── DATASET RECORDS
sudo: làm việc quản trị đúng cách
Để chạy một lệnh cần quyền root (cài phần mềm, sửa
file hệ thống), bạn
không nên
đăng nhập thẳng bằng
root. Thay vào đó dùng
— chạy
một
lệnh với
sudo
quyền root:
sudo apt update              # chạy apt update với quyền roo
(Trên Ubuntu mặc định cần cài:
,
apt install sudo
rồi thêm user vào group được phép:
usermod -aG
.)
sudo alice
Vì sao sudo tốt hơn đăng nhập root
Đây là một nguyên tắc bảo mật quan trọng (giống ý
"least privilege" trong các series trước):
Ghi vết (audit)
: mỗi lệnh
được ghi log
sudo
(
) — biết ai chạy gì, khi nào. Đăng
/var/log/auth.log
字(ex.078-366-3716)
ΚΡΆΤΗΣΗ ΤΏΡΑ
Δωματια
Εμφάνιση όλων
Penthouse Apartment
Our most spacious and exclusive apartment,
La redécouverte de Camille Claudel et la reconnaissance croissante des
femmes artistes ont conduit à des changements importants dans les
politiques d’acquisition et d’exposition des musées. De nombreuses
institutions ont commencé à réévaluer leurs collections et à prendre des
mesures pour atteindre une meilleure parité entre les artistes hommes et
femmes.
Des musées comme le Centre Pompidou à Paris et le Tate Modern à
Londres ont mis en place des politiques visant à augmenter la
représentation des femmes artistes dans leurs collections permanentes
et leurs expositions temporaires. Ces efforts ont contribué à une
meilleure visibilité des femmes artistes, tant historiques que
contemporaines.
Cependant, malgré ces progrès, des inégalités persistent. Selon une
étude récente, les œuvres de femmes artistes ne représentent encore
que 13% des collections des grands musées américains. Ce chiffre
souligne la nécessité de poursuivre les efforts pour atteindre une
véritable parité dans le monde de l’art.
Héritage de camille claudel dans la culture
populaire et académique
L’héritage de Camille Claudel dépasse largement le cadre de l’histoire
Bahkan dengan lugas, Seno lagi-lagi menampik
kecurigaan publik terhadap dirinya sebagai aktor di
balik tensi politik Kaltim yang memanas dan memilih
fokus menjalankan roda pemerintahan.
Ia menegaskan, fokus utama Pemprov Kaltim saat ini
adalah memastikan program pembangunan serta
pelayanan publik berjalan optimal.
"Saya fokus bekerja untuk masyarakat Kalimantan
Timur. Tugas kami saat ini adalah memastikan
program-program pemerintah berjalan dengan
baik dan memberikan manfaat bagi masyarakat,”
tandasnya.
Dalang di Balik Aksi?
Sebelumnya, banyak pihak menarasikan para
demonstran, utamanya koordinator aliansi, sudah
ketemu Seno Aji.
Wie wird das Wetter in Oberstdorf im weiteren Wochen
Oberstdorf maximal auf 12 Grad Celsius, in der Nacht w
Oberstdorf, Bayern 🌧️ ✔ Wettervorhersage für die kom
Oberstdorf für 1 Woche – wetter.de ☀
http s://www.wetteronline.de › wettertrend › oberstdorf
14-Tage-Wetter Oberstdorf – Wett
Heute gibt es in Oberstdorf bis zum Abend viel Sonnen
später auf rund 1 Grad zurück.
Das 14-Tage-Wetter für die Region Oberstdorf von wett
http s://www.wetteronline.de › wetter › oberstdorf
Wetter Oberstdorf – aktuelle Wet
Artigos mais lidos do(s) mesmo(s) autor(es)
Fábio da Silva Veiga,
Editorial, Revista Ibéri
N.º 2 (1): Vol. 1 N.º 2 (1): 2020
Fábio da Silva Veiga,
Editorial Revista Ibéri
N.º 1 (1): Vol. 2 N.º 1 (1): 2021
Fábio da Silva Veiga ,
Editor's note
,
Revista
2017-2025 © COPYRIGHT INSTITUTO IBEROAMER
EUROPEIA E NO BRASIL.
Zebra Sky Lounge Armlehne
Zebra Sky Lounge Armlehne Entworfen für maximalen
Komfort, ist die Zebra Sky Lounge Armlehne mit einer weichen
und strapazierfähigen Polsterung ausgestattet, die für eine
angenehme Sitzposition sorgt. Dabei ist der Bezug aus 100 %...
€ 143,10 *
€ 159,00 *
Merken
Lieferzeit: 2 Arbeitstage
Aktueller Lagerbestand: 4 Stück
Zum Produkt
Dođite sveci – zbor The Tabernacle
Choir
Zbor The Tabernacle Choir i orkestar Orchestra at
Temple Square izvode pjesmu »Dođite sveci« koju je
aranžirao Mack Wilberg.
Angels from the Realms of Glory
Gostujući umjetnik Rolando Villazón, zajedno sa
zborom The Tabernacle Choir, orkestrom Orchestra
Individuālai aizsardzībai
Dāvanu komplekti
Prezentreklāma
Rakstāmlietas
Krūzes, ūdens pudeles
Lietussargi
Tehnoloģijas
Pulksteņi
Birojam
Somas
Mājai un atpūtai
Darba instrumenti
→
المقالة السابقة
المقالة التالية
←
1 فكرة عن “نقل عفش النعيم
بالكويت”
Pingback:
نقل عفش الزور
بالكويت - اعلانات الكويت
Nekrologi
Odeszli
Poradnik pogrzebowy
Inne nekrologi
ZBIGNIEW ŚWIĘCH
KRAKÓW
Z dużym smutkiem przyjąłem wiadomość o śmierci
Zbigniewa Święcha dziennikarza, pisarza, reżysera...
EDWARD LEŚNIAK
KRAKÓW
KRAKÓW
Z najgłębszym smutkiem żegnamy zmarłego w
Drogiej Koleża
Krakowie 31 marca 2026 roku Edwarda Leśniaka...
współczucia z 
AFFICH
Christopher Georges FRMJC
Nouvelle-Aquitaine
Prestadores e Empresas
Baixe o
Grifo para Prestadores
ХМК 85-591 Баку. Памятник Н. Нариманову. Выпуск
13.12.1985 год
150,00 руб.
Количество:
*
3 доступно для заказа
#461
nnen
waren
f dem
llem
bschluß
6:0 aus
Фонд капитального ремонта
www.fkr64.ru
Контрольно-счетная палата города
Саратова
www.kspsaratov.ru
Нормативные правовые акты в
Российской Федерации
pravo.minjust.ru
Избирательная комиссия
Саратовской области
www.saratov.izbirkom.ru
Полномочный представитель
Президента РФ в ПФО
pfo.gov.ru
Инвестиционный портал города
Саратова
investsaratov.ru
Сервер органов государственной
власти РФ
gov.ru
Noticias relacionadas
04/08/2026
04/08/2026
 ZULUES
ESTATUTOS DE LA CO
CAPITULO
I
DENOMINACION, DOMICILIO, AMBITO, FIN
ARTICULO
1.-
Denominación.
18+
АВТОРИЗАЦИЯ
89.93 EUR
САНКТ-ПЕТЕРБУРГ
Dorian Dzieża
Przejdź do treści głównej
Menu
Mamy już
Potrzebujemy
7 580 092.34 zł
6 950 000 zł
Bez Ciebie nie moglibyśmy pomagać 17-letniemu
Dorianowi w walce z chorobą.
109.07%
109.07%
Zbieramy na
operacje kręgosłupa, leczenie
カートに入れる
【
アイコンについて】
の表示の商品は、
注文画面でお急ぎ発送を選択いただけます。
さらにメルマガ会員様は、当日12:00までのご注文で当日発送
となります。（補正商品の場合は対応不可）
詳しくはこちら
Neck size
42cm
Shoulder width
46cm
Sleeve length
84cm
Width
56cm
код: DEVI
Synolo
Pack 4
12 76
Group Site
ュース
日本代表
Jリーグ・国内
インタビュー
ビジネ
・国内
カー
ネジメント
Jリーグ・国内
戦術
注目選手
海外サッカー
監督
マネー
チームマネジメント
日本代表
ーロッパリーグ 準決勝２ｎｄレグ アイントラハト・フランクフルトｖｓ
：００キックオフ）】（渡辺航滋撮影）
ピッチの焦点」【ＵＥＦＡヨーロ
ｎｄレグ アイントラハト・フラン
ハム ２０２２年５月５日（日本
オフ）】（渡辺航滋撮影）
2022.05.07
────
Copy out each line of the records above that includes "города".

Контрольно-счетная палата города
Инвестиционный портал города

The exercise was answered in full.